The Duck Lineage extension automatically captures query lineage events and sends them to an Open Lineage backend.
Maintainer(s):
thijs-s
Installing and Loading
INSTALL duck_lineage FROM community;
LOAD duck_lineage;
Example
-- Point to a running Open Lineage backend
SET duck_lineage_url = 'http://localhost:5000/api/v1/lineage';
-- Run some queries
CREATE TABLE greetings (id INTEGER, message VARCHAR);
INSERT INTO greetings VALUES (1, 'Hello'), (2, 'World');
SELECT * FROM greetings;
-- The lineage information for the above queries will be sent to the Open Lineage backend automatically!
About duck_lineage
The duck_lineage extension automatically captures data lineage from every DuckDB query and emits OpenLineage events to any compatible backend (e.g., Marquez, Atlan, DataHub).
Features:
- Automatic lineage capture — no query modification required
- OpenLineage START/COMPLETE/FAIL event lifecycle for every query
- Input and output dataset extraction from logical query plans
- Schema facets with column names and types for all tracked datasets
- SQL query facet attached to every event
- Output statistics facet (row count) on COMPLETE events
- Lifecycle state change tracking (CREATE, DROP, ALTER, OVERWRITE, RENAME, TRUNCATE)
- Symlinks facet for dataset identity resolution
- File-based source tracking (read_csv, read_parquet, COPY TO)
- DuckLake catalog support with automatic namespace resolution from DATA_PATH
- Asynchronous event delivery via background worker thread
- Exponential backoff retry with configurable max retries
- Configurable event queue with overflow protection
- API key authentication for OpenLineage backends
- Parent run facet via OPENLINEAGE_PARENT_* environment variables
- Debug logging mode
Tracked operations:
- INSERT, UPDATE, DELETE, MERGE
- CREATE TABLE, CREATE TABLE AS, CREATE VIEW, CREATE INDEX
- DROP, ALTER
- COPY TO
- SELECT (read-only lineage)
Configuration (via SET statements):
- duck_lineage_url — OpenLineage backend endpoint
- duck_lineage_namespace — default dataset namespace
- duck_lineage_api_key — authentication key
- duck_lineage_debug — enable debug logging
- duck_lineage_max_retries — retry attempts for failed HTTP requests (default: 3)

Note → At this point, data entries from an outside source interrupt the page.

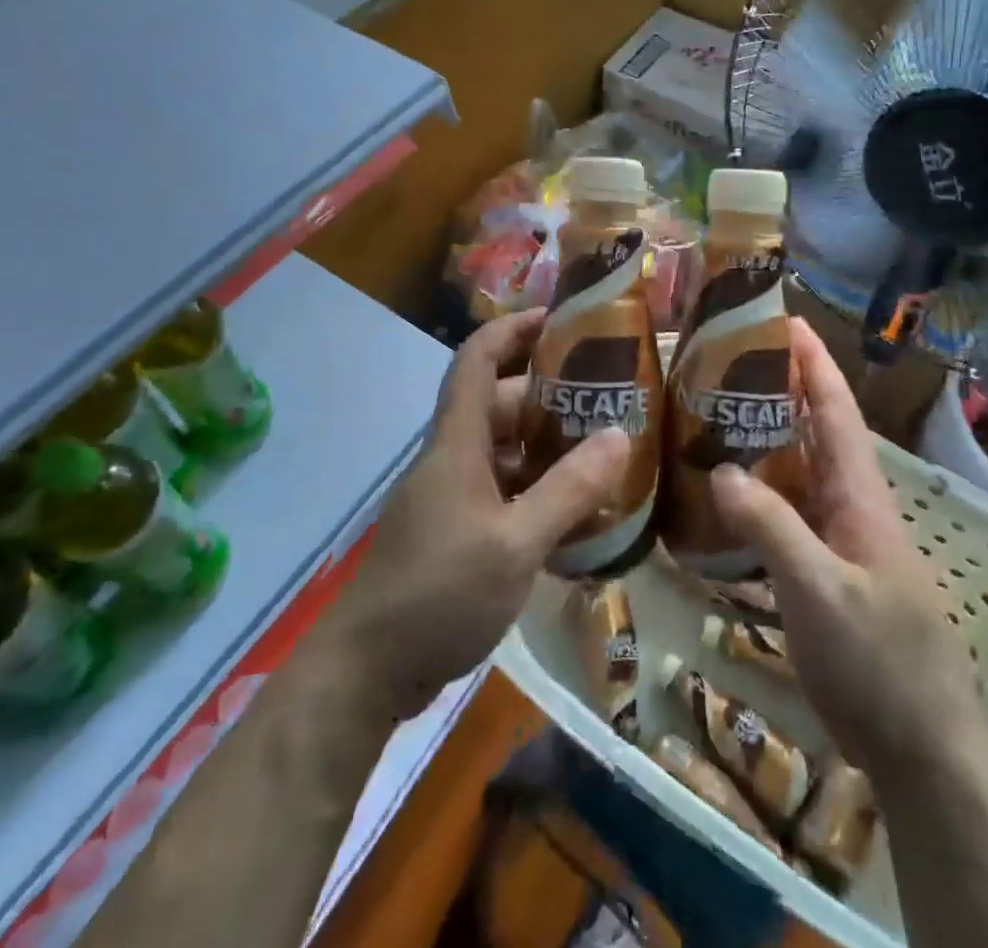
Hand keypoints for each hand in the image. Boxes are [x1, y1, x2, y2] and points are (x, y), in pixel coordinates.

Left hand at [319, 310, 627, 718]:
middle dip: (548, 395)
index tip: (557, 317)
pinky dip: (536, 489)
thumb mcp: (515, 544)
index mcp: (457, 444)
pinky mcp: (454, 533)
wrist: (368, 670)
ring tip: (603, 449)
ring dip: (546, 447)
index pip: (476, 360)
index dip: (512, 329)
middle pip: (498, 405)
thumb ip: (567, 490)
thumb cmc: (440, 592)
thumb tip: (619, 435)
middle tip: (606, 398)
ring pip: (503, 452)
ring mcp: (451, 498)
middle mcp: (451, 459)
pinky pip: (501, 492)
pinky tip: (575, 510)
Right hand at [711, 319, 980, 774]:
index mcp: (861, 495)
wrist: (922, 748)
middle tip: (723, 363)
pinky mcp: (825, 570)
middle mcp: (851, 505)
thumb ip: (772, 527)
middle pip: (815, 431)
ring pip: (797, 471)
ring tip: (710, 415)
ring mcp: (840, 539)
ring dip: (763, 439)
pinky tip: (721, 495)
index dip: (814, 362)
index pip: (837, 409)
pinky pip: (787, 513)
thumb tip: (721, 469)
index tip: (782, 319)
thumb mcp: (820, 592)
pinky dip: (757, 492)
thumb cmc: (880, 662)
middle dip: (779, 390)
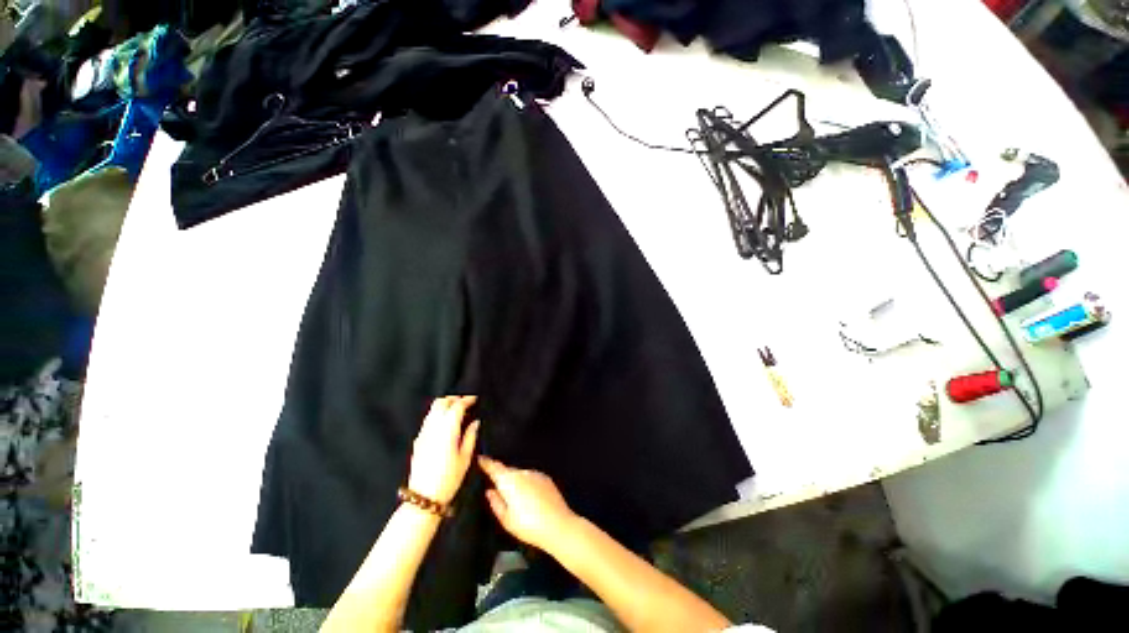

- duck_lineage_max_queue_size — max queued events before dropping (default: 10000)
- duck_lineage_timeout — HTTP request timeout in seconds (default: 10)
Limitations:
- Lineage captured from Prepared Statements is less detailed
- Requires an external OpenLineage-compatible backend for event storage
Added Functions
This extension does not add any functions.
Overloaded Functions
This extension does not add any function overloads.
Added Types
This extension does not add any types.
Added Settings
| name | description | input_type | scope | aliases |
|---|---|---|---|---|
| duck_lineage_api_key | API Key for OpenLineage backend | VARCHAR | GLOBAL | [] |
| duck_lineage_debug | Enable debug logging for OpenLineage events | BOOLEAN | GLOBAL | [] |
| duck_lineage_max_queue_size | Maximum number of events to queue before dropping | BIGINT | GLOBAL | [] |
| duck_lineage_max_retries | Maximum retry attempts for failed HTTP requests | BIGINT | GLOBAL | [] |
| duck_lineage_namespace | Namespace for OpenLineage events | VARCHAR | GLOBAL | [] |
| duck_lineage_timeout | HTTP request timeout in seconds | BIGINT | GLOBAL | [] |
| duck_lineage_url | URL of the OpenLineage backend | VARCHAR | GLOBAL | [] |